Parking. Navette. Louer des skis. Prendre mon forfait. Rejoindre C et M et leurs copains pour skier.

Première descente et sensations retrouvées. M. voit que je le suis : « ça fait du bien de voir qu'il y en a qui suivent !  Ça te dirait de s'échapper tous les deux pour aller faire les noires ? » Allez !

Retour toujours seule. Calme. Centrée.

La paix du grand air et de l'exercice au soleil valait bien 4 h de route.

dimanche 21 février 2010

Semaine 7 : VSD

19 février

aujourd'hui fragment d'aujourd'hui raconté en fait divers

C'est l'histoire d'un homme qui veut à tout prix mêler son métier et sa vie, faire en sorte que l'un nourrisse l'autre. Il est à la fois médecin, écrivain, spécialiste des séries. Son éthique est remarquable. Il est rare de constater une telle adéquation entre une façon de vivre, de réfléchir, et une volonté d'améliorer, à la fois le système et les enseignements.

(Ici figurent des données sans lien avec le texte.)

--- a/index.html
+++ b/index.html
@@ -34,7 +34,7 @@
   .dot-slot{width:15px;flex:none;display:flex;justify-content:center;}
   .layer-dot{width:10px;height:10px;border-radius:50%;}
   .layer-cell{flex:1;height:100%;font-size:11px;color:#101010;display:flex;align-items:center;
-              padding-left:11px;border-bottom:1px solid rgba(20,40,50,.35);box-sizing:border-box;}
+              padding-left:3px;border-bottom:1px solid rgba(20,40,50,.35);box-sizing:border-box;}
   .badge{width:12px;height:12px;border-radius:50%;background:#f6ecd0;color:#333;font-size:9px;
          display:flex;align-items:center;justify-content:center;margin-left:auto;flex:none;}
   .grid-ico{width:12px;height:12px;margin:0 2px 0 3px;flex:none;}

A la fois par une réflexion dans le monde par des articles journalistiques, et dans ses écrits fictionnels. Marc Zaffran, alias Martin Winckler, a écrit un article important, qui ne concerne pas que les soignants, mais aussi les patients en puissance que nous sommes tous.

ooo

20 février

aujourd'hui ce qui pourrait me faire passer pour folle

pas mal de choses en somme.

Dire ou écrire de façon brute ce que je suis, ce que je veux, ce que je sais. Faire des raccourcis qui semblent détonnants à certains. Fabriquer des potions et des cosmétiques maison.

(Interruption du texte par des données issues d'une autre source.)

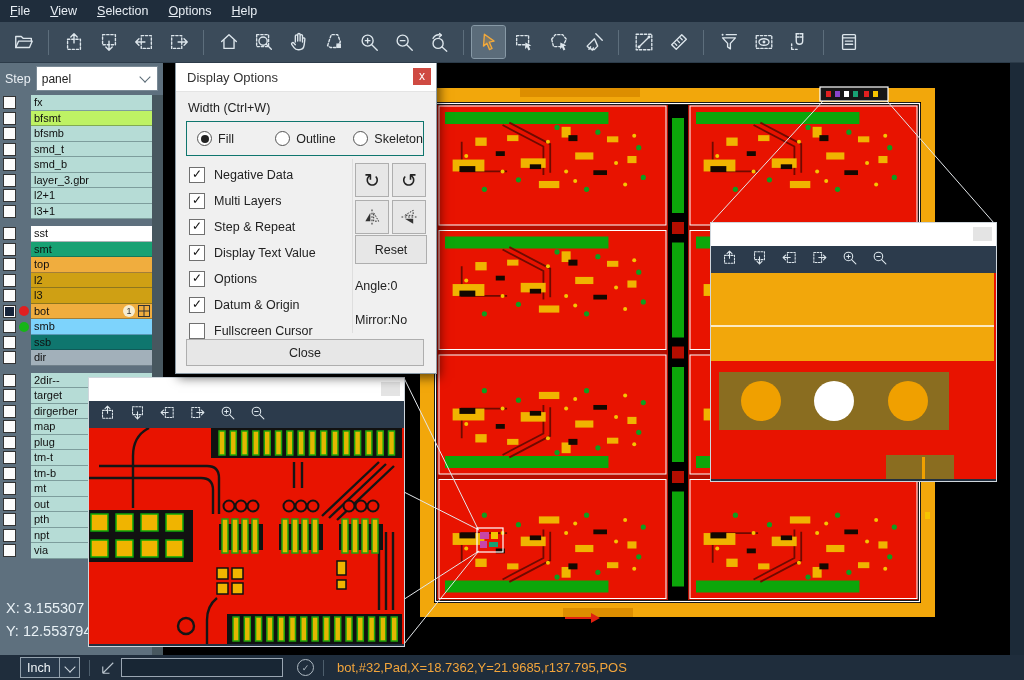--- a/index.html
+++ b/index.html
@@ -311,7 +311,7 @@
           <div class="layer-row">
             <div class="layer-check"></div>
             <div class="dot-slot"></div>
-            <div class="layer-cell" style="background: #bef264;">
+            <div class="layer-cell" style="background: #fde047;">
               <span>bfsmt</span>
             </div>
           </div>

Pour aujourd'hui, laisser mon Lumineux être libre et parler, expliquer aux adultes rencontrés qu'il est fan des livres, qu'il a envie de tout lire.

ooo

21 février

aujourd'hui hygiène

de vie.

Sortir. M'aérer. Aller dans le temps incertain et le froid qui perdure, accompagnée de toute une bande de Lézards, grimper sur des falaises.

Et, finalement, être bien dans le soleil et bien dans l'air vif des 500m de Troubat. Me régaler les yeux, les jambes et les bras. Me frotter aux rochers. Jubiler d'être là, dans la hauteur et devant ce spectacle. Prendre des photos à l'arrivée au relais.

Faire la chèvre, le chat haut perché. Revenir à des considérations simples, à des rapports qui vont à l'essentiel de la vie.

Sport complet qui allie travail des bras, des jambes et de la tête pour garder à l'esprit la sécurité, les maneuvres indispensables, et l'humilité de pouvoir dire, de savoir dire : j'arrête, je suis fatiguée, ou encore : par là je ne peux pas, je vais chercher un autre chemin.